La Passion de Jeanne d’Arc

La Passion de Jeanne d’Arc 5 star

Sunday, January 20th, 2008

I wasn’t sure this weekend whether to watch this acknowledged silent classic version of the Joan of Arc story or Luc Besson’s lavish 1999 production first. I might’ve better understood what I wrote about the manic style of Milla Jovovich’s performance in The Messenger had I watched them the other way around – she was clearly trying to bring something of Maria Falconetti’s performance here in, in the same way there are some visual references I noticed like the cut between Jeanne’s burning face and the cross in the sky etc – but certainly watching that English language version first helped me understand the odd bits of the French interstitials here that I couldn’t quite translate (the DVD player’s still having problems with subtitles, lol – I was pretty impressed with myself how well I coped though :))

The difference between Jovovich and Falconetti’s performances is hard to put into words that don’t include, simply, “Falconetti’s is just better” – where Jovovich, like I said, came off mostly as plain crazy, Falconetti’s wide-eyed gazing comes across more like a superhuman degree of conviction obstructed by a mind too young and human to quite comprehend it; ie, simply closer to “the truth”. A sizable portion of the movie consists of simple headshots of her reacting to the men around her. It shouldn’t be anywhere near as compelling and hypnotic as it is … but it really is the greatest performance, male or female, I’ve ever seen and I don’t think I’ll ever tire of it on any number of repeat viewings.

This is before you even touch upon the aspects of the film outside of her performance. Though, like I said, it’s full of a lot of plain headshots, there are some camera moves that perhaps by sheer contrast blew my mind a little, like the rolling move that follows soldiers from an aerial angle to one level with the ground; one that tracks the spikes of a torture device down to the ground; another weird almost queasy motion while Jeanne burns, following maces thrown down to guards from a tower, up and back again, up and back again.

It’s not often I’m so immediately impressed by movies as old as this – though I consider myself to have a wider knowledge of cinema than most, it never really struck me as a given that older productions should necessarily be somehow better than modern stuff by default. Then you get exceptions like this – it is one of those movies, as François Truffaut has said, that simply “vibrates”, in this case sometimes so violently that it threatens to burst out of the screen. It amazes me that there are people who dismiss it so quickly as “just headshots” ... it’s the person who’s in those headshots. For the performance alone it’s a masterpiece. But it’s so much more besides.

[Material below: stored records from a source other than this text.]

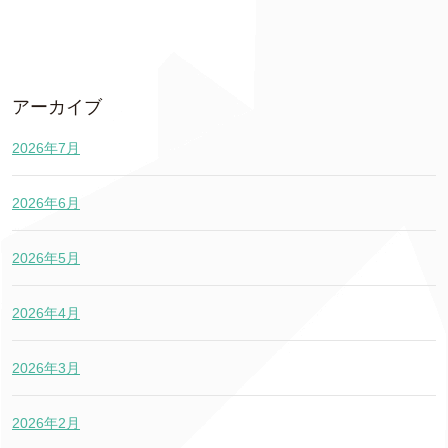
アーカイブ
2026年7月
2026年6月
2026年5月
2026年4月
2026年3月
2026年2月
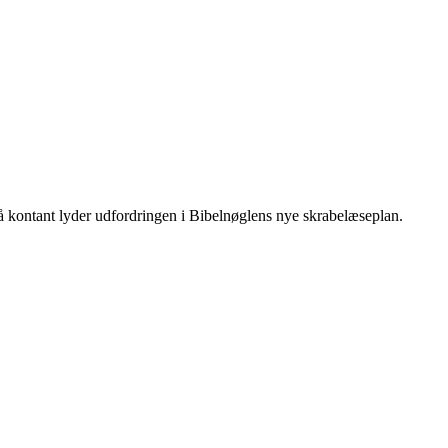
Så kontant lyder udfordringen i Bibelnøglens nye skrabelæseplan.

The Messenger: The Story Joan of Arc

The Messenger: The Story Joan of Arc 3 star

Sunday, January 20th, 2008

I worried for a moment that this was gonna be another movie to suffer from the “Jane Eyre syndrome”. Jane Valentine, the young girl who plays Jeanne d’Arc here aged 8, is not only extraordinary, powerful, everything I in my limited knowledge associate with this person and story, not only is she a dead ringer for Milla Jovovich in the eyes, but she’s also onscreen for a hell of a longer time than I ever would’ve expected. Unfortunately, following her breaking into the church and taking mass underage, it jumpcuts forward so harshly that if I weren’t watching on the TV I’d have feared a whole reel was missing.

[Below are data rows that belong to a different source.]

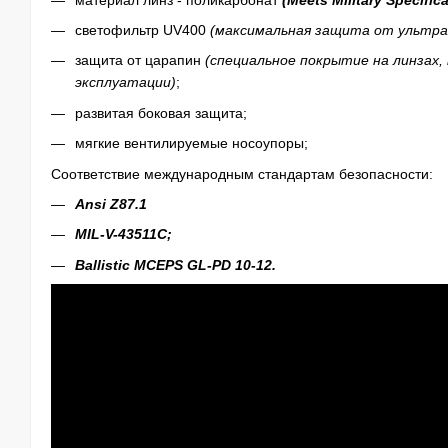
светофильтр UV400
(максимальная защита от ультр
защита от царапин
(специальное покрытие на линзах,
эксплуатации)
;
развитая боковая защита;
мягкие вентилируемые носоупоры;
Соответствие международным стандартам безопасности
:
Ansi Z87.1
MIL-V-43511C;
Ballistic MCEPS GL-PD 10-12.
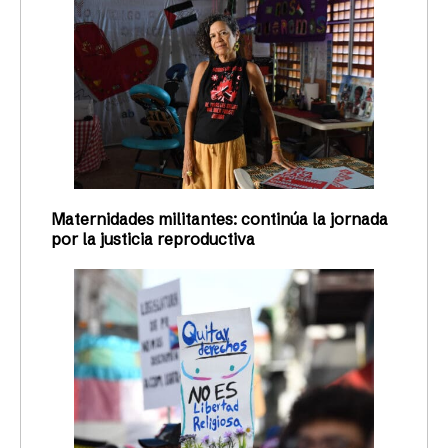
Maternidades militantes: continúa la jornada
por la justicia reproductiva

When Milla Jovovich appears, she’s so alternately whimpering and up-in-arms it’s at times unintentionally laughable. She, or Luc Besson, or maybe someone else involved, seems intent on showing Joan’s fear under the circumstances and I don’t know if it works, at least not the way they do it. The whole movie, as a matter of fact, suffers similarly from its own desire to entertain and be epic and commercial, etc, and I’m not sure Besson’s frequently boyish direction (you wouldn’t expect it, but some of the goggle-eyed raving here is extraordinarily reminiscent of Jean Reno in Leon) is so suited to this particular story. The occasional attempts at deliberate humour (“There’s an arrow in your leg.” “Oh. So there is.”) didn’t go down well for me either.

It certainly happens upon some stirring and memorable moments … Eric Serra’s score is reassuringly sweeping, there’s some surprising gore in the battle scenes … and ultimately I did find myself believing even in Jovovich’s manic Joan as a leader – if only because she’s sold so much as a gal who did something while everyone else was talking about doing things. The dodgy reshoot hair on Jovovich that I think I’ve heard Mark Kermode mention a few times in talking about this movie didn’t really bug me as much as I expected either – going back to the Leon similarity, she actually looks a lot like Natalie Portman’s Mathilda in her last prison scene. I’m looking forward even more to seeing the old Carl Dreyer silent now, though.